Valentine Visits

Even were I to be skeptical, this is still marvelous:

February, 2005

So much lovely quiet this morning. Even the raindrops have quieted. It is a good space to gather my thoughts. I woke early, with a dream of Laura. Julia, also, had a dream of Laura a couple of days ago. We are counting them as Valentine visits.

Not only that, a couple of days before these dreams, I looked at Laura's picture and thought of her as Josh Groban sang the following lyrics to me. Laura's spirit beheld me from behind that picture and she used Groban to sing to ME:

Remember, I will still be here
As long as you hold me, in your memory
Remember me

I am the one voice in the cold wind, that whispers
And if you listen, you'll hear me call across the sky

As long as I still can reach out, and touch you
Then I will never die...

I think she came through to us in dreams to tell us this.

Here's mine:
It was a cold and gray February day. I was driving the car, some vague passengers were in the back.

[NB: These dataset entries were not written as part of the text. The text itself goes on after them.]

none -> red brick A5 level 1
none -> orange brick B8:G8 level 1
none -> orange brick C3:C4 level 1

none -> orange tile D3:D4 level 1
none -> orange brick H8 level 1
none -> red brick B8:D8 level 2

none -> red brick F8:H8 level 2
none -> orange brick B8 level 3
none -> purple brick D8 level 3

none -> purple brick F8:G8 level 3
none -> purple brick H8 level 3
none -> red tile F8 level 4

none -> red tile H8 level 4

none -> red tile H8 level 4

Then we reached a forest with bare trees. I stopped there to pick up Laura. She got in the car and I let one of the others drive. Both of them had German accents. So I was in the back to the left and Laura was to the right. She looked especially peaceful and happy. The driver, a thin German in a black turtleneck, lit up a cigarette in the car and announced, "I'm not going to worry if this offends Laura." The other dude, also in a black turtleneck, but shorter, did the same and announced the same statement. I was shocked. The air had not yet begun to get smoky and nasty, but it soon would. I looked at Laura, but she was not reacting. Normally she would have gotten combative at the thoughtless people so little concerned with bothering Laura's health. But she looked peaceful and calm. It's like she was saying, "I don't have a real sick body now that is so easily threatened by such things."
End of dream

Still, in real life, if someone threatens my personal space environment thusly, I won't remain silent. However, that sense of immediate and grave danger that always plagued Laura, yes, where ever she is, she's not in that any more.

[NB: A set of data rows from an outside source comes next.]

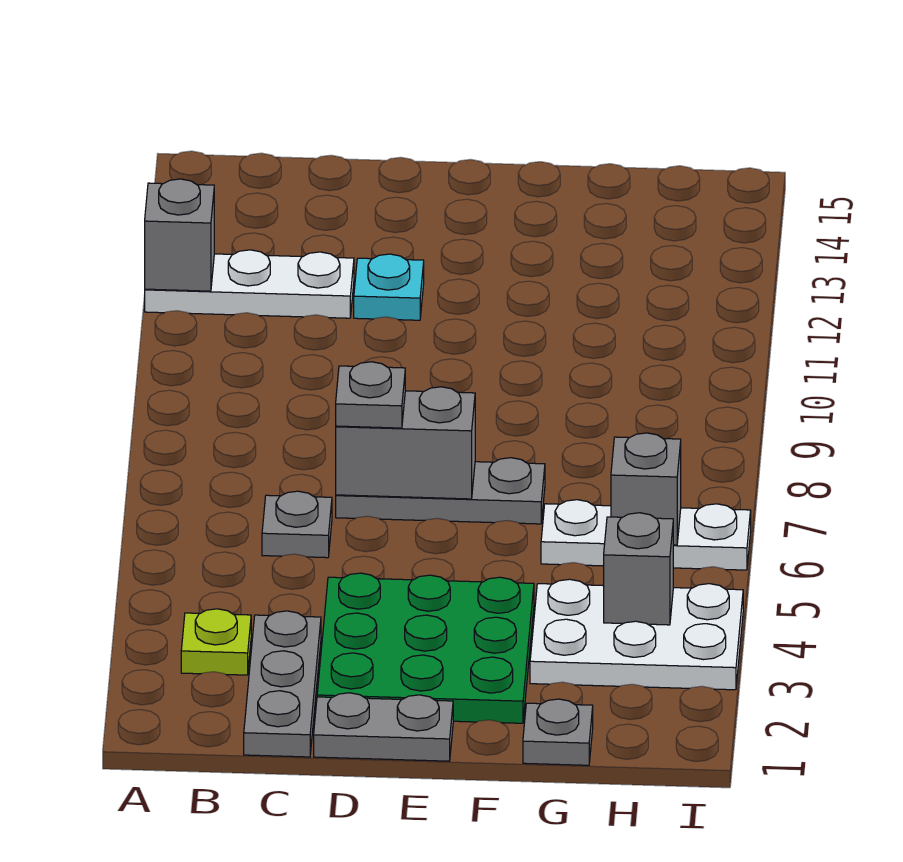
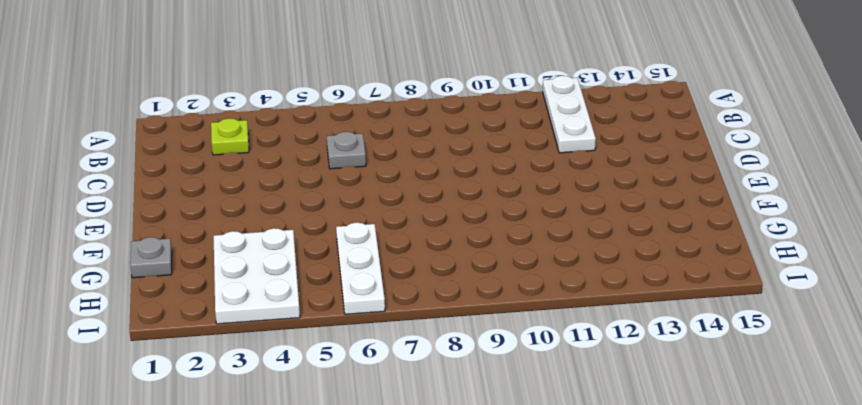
none -> grey plate C1:C3 level 1
none -> grey plate D1:E1 level 1
none -> green plate D2:F4 level 1

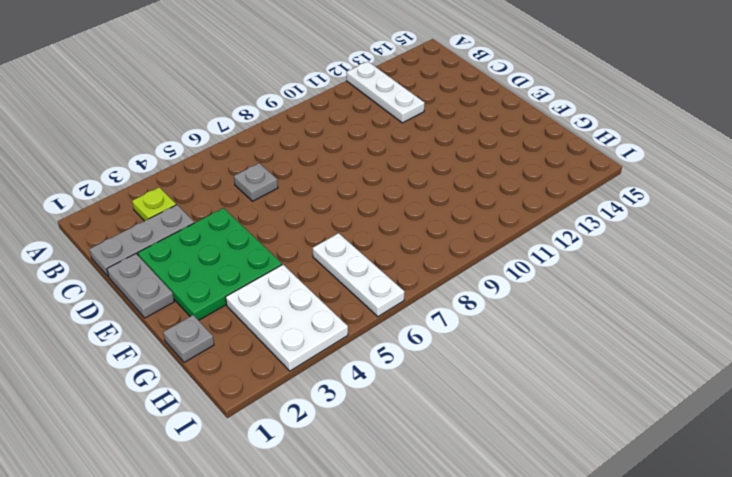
none -> grey plate D7:F7 level 1
none -> cyan plate D12 level 1
none -> grey brick A12 level 2

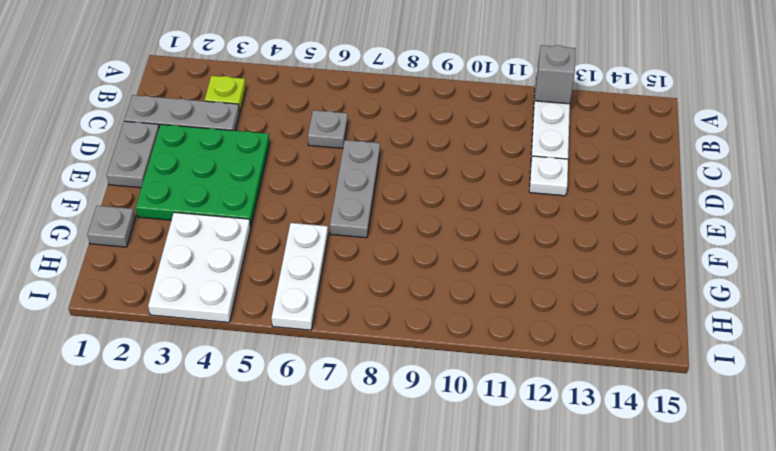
white plate D12 level 1 -> cyan plate D12 level 1
none -> grey brick D7:E7 level 2
none -> grey brick H4 level 2
none -> grey brick H6 level 2

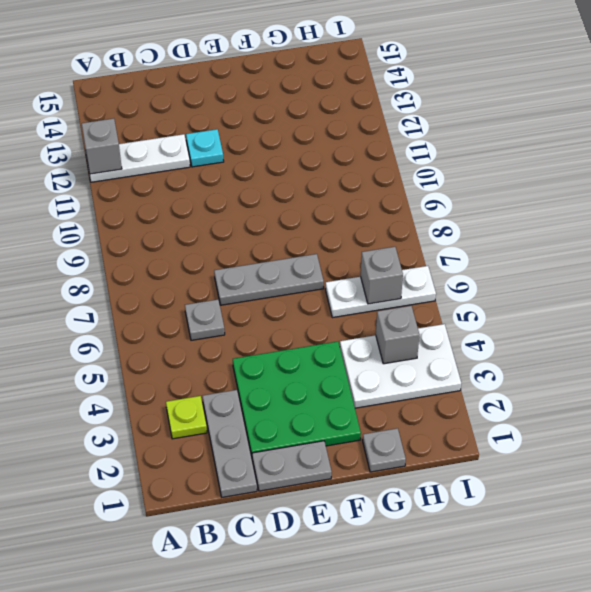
none -> grey brick D7:E7 level 2
none -> grey plate D7 level 3

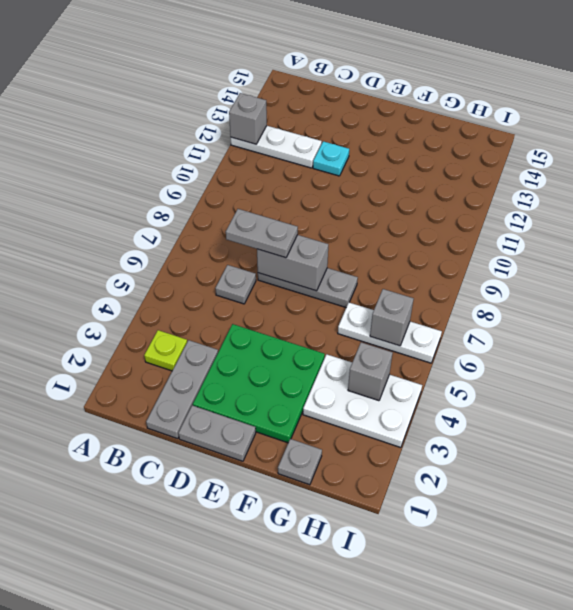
grey plate C7:D7 level 3 -> grey plate D7 level 3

Julia's dream two days ago had much the same message:

Laura was showing Julia the city of Phoenix data processing, where she used to work. Laura was in good spirits as she told Julia funny stories regarding her work place. Much time seemed to elapse in this pleasant dream. Laura was definitely happy, at peace, and not hurting.

Julia woke feeling good.

I think the German reference came up because I was looking at a German site yesterday. I'd ordered a cool stainless steel small platter through amazon.com and it arrived. The 'Tavola' brand is made by WMF, which is based in Germany. Before I decided to add /english to the URL, I was viewing the pages in German, looking at various lovely 'Rostfrei' items, 'rustfree'.


nice tray

It is heavy, has nice rolled under edges and is quite aesthetically pleasing.

Speaking of aesthetic experiences, last night we watched two lovely videos from the library, one about the National Geographics photographers and the other about the sights in Turkey. The engaging young girl charmed as she showed us all the neat stuff there. I had no idea they had so many ancient Greco-Roman ruins.

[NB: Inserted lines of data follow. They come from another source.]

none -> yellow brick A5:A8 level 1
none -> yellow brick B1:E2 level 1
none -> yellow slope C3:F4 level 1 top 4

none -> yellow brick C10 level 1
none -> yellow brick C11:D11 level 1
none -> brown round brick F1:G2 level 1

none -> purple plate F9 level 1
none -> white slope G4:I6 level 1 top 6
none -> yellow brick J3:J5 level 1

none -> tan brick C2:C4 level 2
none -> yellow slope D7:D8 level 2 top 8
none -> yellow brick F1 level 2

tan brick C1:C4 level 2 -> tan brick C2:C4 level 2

Well, that video is as close as I'll ever get to that country, so it was good to have peeksies. The photographers, oh, I shall remember them. One says he is never without his camera, for fear he'll miss something. And the things they do for their art! One couple lives out in the wilds of Africa in a tent, so they can capture the critters. They admitted maybe they get a really cool picture only every other week, and how that is so worth all the waiting and frustration.

I am not there in the wilderness, with such a challenge, but how much I relate to that with my own creative impatience. I wait and wait, curse the blank page, feel stalled, and then sometimes I get something that awes me. But I would not do otherwise. It's the only way to feel truly alive on all fronts.

Always, it is good to see what other creative people are doing. For instance, I found this quote in an e-mail from a fellow mandala artist:

“It became increasingly plain to me that the mandala is the centre. It is the exponent of all paths. It is the path to the centre, to individuation. [...] I knew that in finding the mandala as an expression of the self I had attained what was for me the ultimate.”

- C. G. Jung.

That may inspire me to a new mandala. I haven't done one in a while. Oh yes, there are so many possibilities.